Researchers use computer-based treatment for children with anxiety


When traditional methods of treatment do not work for children suffering from anxiety disorders, researchers at FIU believe they have found another option.

As many as 50 percent of patients with separation anxiety, social phobia and other anxiety disorders, do not respond fully to cognitive behavioral therapy, a method that gradually exposes children to feared objects or events. Families are left discouraged. Ph.D. student Michele Bechor and Psychology Professor Jeremy Pettit decided to try attention bias modification treatment for these children, a computer-based method that seems more like a video game to kids than therapy. The computers help train the children to direct their attention away from threatening stimuli toward non-threatening stimuli.

“I think the treatment format is easier for young children to grasp, and it embraces the technology they are surrounded by today,” Bechor said.

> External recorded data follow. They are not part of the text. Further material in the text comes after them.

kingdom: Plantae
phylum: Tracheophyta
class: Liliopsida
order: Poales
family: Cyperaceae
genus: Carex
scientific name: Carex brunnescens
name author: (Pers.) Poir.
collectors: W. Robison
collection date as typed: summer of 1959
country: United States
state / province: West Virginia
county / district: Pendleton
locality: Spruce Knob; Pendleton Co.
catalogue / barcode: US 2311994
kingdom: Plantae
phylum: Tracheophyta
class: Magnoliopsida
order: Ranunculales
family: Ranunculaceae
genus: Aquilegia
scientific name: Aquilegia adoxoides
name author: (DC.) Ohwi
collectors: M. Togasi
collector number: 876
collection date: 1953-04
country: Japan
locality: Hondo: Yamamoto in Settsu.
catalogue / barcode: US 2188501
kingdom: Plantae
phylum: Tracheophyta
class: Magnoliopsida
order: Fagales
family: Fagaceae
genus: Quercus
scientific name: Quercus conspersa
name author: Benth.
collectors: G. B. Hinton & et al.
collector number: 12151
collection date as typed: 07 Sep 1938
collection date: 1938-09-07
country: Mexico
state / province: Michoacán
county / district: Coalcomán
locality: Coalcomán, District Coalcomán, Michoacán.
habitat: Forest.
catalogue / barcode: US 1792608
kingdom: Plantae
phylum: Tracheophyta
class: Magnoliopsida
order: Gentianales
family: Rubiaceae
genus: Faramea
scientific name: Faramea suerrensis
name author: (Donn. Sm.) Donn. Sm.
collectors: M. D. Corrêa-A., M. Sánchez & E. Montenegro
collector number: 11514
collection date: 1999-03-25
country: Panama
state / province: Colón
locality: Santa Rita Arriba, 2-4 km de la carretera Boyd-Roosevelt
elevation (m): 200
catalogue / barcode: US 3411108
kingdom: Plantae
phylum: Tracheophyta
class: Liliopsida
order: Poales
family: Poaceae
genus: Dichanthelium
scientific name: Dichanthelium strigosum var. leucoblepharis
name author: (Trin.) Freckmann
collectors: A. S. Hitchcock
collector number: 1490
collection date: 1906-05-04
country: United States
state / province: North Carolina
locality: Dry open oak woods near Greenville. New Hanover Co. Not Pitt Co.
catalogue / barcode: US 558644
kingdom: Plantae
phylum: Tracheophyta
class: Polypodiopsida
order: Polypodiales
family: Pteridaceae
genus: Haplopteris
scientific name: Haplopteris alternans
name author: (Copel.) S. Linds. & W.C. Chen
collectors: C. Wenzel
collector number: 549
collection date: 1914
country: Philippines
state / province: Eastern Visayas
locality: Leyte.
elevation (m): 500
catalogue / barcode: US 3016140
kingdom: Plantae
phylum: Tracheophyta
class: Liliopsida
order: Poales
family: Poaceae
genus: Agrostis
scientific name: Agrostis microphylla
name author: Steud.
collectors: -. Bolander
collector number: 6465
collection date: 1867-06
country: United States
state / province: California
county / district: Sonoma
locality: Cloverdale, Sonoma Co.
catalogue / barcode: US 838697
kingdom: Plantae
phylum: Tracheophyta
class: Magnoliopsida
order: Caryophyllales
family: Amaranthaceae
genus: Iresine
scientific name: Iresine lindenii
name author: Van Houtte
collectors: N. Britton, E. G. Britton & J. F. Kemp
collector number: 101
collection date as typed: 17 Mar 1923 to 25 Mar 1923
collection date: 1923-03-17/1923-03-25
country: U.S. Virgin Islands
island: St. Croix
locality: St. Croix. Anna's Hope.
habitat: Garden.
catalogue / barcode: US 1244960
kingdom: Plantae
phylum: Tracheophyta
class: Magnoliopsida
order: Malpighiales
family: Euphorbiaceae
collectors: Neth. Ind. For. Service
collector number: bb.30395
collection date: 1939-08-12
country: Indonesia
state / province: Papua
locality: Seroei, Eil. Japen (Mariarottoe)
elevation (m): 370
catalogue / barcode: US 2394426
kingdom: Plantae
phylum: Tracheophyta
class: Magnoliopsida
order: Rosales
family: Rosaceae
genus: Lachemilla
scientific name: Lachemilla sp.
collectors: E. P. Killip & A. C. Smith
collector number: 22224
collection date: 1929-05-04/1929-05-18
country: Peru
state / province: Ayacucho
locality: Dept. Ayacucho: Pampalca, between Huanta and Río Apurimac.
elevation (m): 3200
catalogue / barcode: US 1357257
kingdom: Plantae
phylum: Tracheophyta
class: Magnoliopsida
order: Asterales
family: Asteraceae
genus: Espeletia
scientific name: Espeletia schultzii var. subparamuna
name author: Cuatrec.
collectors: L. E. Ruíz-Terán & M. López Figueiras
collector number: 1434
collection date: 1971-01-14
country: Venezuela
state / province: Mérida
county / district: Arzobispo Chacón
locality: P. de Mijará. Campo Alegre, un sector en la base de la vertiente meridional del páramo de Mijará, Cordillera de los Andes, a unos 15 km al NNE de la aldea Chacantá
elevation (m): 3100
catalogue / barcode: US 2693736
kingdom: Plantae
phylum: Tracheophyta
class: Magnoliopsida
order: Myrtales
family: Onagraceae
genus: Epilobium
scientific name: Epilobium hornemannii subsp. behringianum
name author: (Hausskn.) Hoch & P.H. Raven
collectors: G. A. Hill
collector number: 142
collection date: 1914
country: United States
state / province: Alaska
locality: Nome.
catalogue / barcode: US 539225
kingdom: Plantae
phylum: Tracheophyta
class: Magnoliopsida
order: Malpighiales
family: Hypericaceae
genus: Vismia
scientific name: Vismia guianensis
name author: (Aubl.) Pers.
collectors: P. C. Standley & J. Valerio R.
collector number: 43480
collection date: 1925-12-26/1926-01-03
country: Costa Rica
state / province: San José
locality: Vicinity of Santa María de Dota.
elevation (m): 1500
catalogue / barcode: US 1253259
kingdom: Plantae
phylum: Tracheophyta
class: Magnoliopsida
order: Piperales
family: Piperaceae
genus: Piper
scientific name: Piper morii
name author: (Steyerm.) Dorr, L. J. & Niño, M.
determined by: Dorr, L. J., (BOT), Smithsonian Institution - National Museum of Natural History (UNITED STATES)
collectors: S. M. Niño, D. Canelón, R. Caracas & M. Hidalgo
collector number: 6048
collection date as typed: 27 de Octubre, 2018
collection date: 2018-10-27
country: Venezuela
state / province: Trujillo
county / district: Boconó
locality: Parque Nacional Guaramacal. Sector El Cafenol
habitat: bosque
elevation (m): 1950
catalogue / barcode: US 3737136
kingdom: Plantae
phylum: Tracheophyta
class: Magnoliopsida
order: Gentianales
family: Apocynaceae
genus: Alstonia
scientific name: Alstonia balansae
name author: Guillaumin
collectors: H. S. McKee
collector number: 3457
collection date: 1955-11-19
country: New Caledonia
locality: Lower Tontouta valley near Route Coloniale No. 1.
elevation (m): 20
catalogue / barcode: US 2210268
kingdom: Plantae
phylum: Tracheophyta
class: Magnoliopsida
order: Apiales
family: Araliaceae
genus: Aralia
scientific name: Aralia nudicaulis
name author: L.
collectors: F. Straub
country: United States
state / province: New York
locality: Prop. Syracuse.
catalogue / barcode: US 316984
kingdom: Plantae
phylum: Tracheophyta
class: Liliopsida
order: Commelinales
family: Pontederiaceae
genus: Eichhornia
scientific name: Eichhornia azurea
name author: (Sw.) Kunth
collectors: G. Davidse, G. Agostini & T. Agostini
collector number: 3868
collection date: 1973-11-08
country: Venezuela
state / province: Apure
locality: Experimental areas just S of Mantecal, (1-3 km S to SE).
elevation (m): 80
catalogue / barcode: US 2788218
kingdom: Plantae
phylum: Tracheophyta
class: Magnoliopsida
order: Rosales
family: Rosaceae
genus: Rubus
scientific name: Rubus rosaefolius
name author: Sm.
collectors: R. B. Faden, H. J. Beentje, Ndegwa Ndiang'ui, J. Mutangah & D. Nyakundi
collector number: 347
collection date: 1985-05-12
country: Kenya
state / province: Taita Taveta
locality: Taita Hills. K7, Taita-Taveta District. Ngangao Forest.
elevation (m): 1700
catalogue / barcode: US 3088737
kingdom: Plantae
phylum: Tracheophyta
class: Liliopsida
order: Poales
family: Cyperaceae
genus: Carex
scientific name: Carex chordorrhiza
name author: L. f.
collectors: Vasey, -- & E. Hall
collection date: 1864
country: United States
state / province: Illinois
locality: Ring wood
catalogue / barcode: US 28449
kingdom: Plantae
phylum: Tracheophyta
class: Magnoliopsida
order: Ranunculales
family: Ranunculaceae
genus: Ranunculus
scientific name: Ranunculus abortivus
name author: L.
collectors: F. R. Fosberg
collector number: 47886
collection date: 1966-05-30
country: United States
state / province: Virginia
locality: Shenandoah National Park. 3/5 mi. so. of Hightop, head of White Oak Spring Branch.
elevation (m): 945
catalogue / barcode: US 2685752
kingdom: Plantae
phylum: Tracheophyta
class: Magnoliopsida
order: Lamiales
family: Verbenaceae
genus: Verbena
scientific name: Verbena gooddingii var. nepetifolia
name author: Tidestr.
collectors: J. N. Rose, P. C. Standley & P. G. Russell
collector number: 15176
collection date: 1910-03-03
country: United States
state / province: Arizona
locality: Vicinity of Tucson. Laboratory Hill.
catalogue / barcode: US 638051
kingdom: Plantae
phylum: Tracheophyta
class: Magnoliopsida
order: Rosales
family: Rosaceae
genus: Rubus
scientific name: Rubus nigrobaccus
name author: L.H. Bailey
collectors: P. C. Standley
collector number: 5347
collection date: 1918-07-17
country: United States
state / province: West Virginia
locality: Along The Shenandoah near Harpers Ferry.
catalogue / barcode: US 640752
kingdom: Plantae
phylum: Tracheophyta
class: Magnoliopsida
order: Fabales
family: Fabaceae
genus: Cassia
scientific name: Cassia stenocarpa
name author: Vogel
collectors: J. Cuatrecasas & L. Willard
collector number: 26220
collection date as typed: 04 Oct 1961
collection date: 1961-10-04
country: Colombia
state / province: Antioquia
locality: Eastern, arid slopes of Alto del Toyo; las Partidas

Photo courtesy of Getty Images.

Photo courtesy of Getty Images.

The study, published in Journal of Anxiety Disorders, focused on children who completed eight sessions of attention bias modification after traditional cognitive behavior therapy failed. The results found child self-ratings on anxiety symptoms and depression symptoms significantly decreased from pretreatment to post-treatment, as did parent ratings on child anxiety-related impairment. The significant reduction in child self-ratings of depressive systems also suggests the effects of attention bias modification treatment may help with other types of emotional distress.

“Currently, there’s nothing in the literature to guide us in how to help those children who do not respond well to cognitive behavioral therapy,” Pettit said. “This study represents the first effort to collect empirical data on what to do to help them.”

Anxiety disorders occur in as many as 20 percent of children and adolescents. These disorders pose a financial burden on the health care system and are associated with substantial impairment including interference with school attendance, coursework, extracurricular activities and peer relationships.

Pettit and the FIU researchers are expanding upon the research by examining the effectiveness of attention bias modification treatment among children and adolescents who have sub-threshold anxiety, or anxiety that is not severe enough to meet diagnostic criteria for an anxiety disorder.

Funded by the National Institute of Mental Health and an FIU Presidential Fellowship, this research was done in collaboration with researchers from Tel Aviv University (Israel), the Ohio State University and New York University.